[Saved entries]
- - - -

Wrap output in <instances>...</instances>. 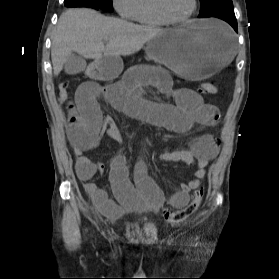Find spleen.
<instances>
[{
    "mask_svg": "<svg viewBox=\"0 0 279 279\" xmlns=\"http://www.w3.org/2000/svg\"><path fill=\"white\" fill-rule=\"evenodd\" d=\"M219 28H220L223 32L228 33V30H227L226 28H224V27H222V26H220ZM231 35H232V33H231ZM232 37H233V35H232Z\"/></svg>",
    "mask_w": 279,
    "mask_h": 279,
    "instance_id": "3e777b00",
    "label": "spleen"
}]
</instances>
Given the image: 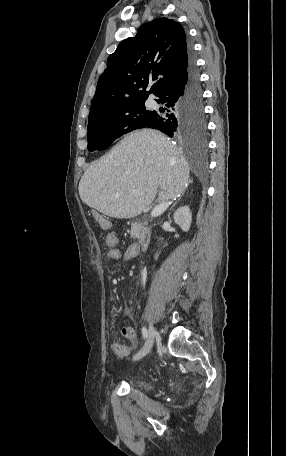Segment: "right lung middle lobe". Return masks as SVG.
<instances>
[{"label": "right lung middle lobe", "mask_w": 286, "mask_h": 456, "mask_svg": "<svg viewBox=\"0 0 286 456\" xmlns=\"http://www.w3.org/2000/svg\"><path fill=\"white\" fill-rule=\"evenodd\" d=\"M145 100L110 107L88 121V150H103L122 135L145 128L155 111L145 108ZM203 126L193 124L190 133H202Z\"/></svg>", "instance_id": "obj_1"}]
</instances>
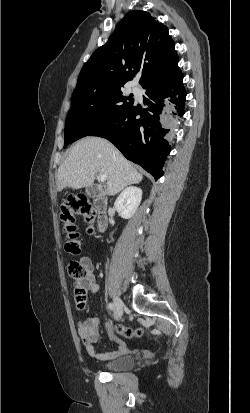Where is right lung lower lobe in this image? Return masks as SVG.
Segmentation results:
<instances>
[{
    "instance_id": "right-lung-lower-lobe-1",
    "label": "right lung lower lobe",
    "mask_w": 250,
    "mask_h": 413,
    "mask_svg": "<svg viewBox=\"0 0 250 413\" xmlns=\"http://www.w3.org/2000/svg\"><path fill=\"white\" fill-rule=\"evenodd\" d=\"M180 69L153 78L142 84L144 105L134 103L90 136L112 142L121 153L156 180L163 175V166L171 151L167 139L173 131L174 116L185 113L186 91Z\"/></svg>"
}]
</instances>
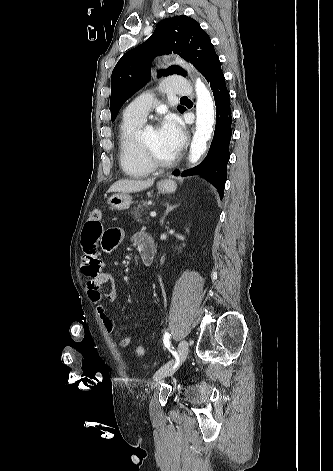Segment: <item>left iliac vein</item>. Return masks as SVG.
Segmentation results:
<instances>
[{
    "instance_id": "left-iliac-vein-1",
    "label": "left iliac vein",
    "mask_w": 333,
    "mask_h": 471,
    "mask_svg": "<svg viewBox=\"0 0 333 471\" xmlns=\"http://www.w3.org/2000/svg\"><path fill=\"white\" fill-rule=\"evenodd\" d=\"M187 355H188V342L186 340H182L178 345V366H180L185 361ZM174 371L175 370L158 373L156 374L154 380L156 382H160L163 378L172 374Z\"/></svg>"
}]
</instances>
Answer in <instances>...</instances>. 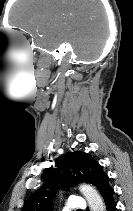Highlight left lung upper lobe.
<instances>
[{"instance_id": "5c2ea615", "label": "left lung upper lobe", "mask_w": 133, "mask_h": 211, "mask_svg": "<svg viewBox=\"0 0 133 211\" xmlns=\"http://www.w3.org/2000/svg\"><path fill=\"white\" fill-rule=\"evenodd\" d=\"M46 182L31 194L22 211H53V199L58 189L86 182L93 184L102 194L109 185V177L102 166L88 153L68 152L55 160V168L46 169Z\"/></svg>"}]
</instances>
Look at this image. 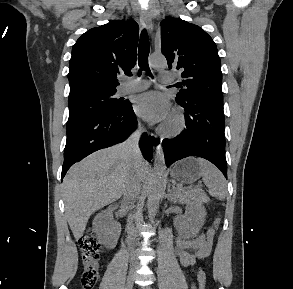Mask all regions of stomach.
Returning <instances> with one entry per match:
<instances>
[{
	"instance_id": "0dacf381",
	"label": "stomach",
	"mask_w": 293,
	"mask_h": 289,
	"mask_svg": "<svg viewBox=\"0 0 293 289\" xmlns=\"http://www.w3.org/2000/svg\"><path fill=\"white\" fill-rule=\"evenodd\" d=\"M171 176L180 183L192 184L202 176V170L197 159L189 157L175 163Z\"/></svg>"
}]
</instances>
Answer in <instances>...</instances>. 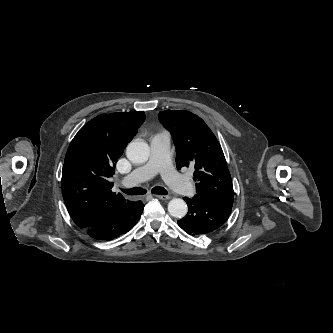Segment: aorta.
Here are the masks:
<instances>
[{"label": "aorta", "mask_w": 333, "mask_h": 333, "mask_svg": "<svg viewBox=\"0 0 333 333\" xmlns=\"http://www.w3.org/2000/svg\"><path fill=\"white\" fill-rule=\"evenodd\" d=\"M150 154L149 146L146 142L134 140L126 148L127 158L133 163H144L148 160ZM188 211L187 204L184 200L174 198L168 203V212L171 216L181 218Z\"/></svg>", "instance_id": "aorta-1"}]
</instances>
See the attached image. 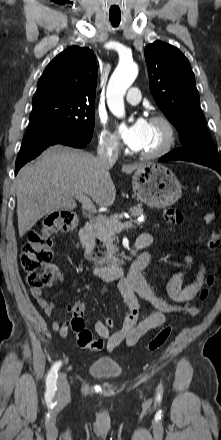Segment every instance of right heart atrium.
I'll return each mask as SVG.
<instances>
[{"label": "right heart atrium", "mask_w": 221, "mask_h": 440, "mask_svg": "<svg viewBox=\"0 0 221 440\" xmlns=\"http://www.w3.org/2000/svg\"><path fill=\"white\" fill-rule=\"evenodd\" d=\"M98 139L100 148L107 153H116L119 151L121 144L118 135L112 131L107 121L100 118L98 121Z\"/></svg>", "instance_id": "right-heart-atrium-1"}]
</instances>
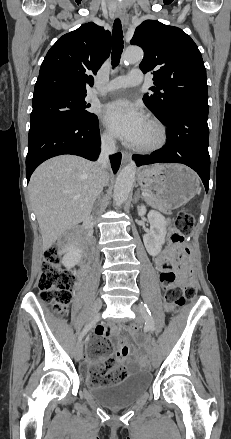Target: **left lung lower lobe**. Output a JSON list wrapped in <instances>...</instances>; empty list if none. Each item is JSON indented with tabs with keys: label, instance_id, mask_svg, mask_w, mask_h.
Here are the masks:
<instances>
[{
	"label": "left lung lower lobe",
	"instance_id": "1",
	"mask_svg": "<svg viewBox=\"0 0 231 439\" xmlns=\"http://www.w3.org/2000/svg\"><path fill=\"white\" fill-rule=\"evenodd\" d=\"M207 102L188 101L171 108L160 119L167 126V144L150 155H133L138 166L182 163L194 169L209 188L210 157Z\"/></svg>",
	"mask_w": 231,
	"mask_h": 439
}]
</instances>
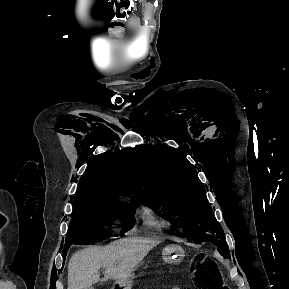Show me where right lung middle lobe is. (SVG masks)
I'll return each instance as SVG.
<instances>
[{"instance_id": "right-lung-middle-lobe-1", "label": "right lung middle lobe", "mask_w": 289, "mask_h": 289, "mask_svg": "<svg viewBox=\"0 0 289 289\" xmlns=\"http://www.w3.org/2000/svg\"><path fill=\"white\" fill-rule=\"evenodd\" d=\"M73 205L65 251L72 243H93L113 236L108 232L110 220L121 221V233L130 230L134 225V209L138 201L115 198L84 199L75 200Z\"/></svg>"}]
</instances>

- - - -

#### TASK TO CARRY OUT:
Turn the lines of the records into a JSON list of strings, one string per line and no blank lines. Start with the line that contains "Show me where", go through the end of the records, and leave the pictures out.

#### SOLUTION:
[
  "Show me where right lung middle lobe is. (SVG masks)",
  "I'll return each instance as SVG.",
  "<instances>",
  "[{\"instance_id\": \"right-lung-middle-lobe-1\", \"label\": \"right lung middle lobe\", \"mask_w\": 289, \"mask_h\": 289, \"mask_svg\": \"<svg viewBox=\\\"0 0 289 289\\\" xmlns=\\\"http://www.w3.org/2000/svg\\\"><path fill=\\\"white\\\" fill-rule=\\\"evenodd\\\" d=\\\"M73 205L65 251L72 243H93L113 236L108 232L110 220L121 221V233L130 230L134 225V209L138 201L115 198L84 199L75 200Z\\\"/></svg>\"}]",
  "</instances>"
]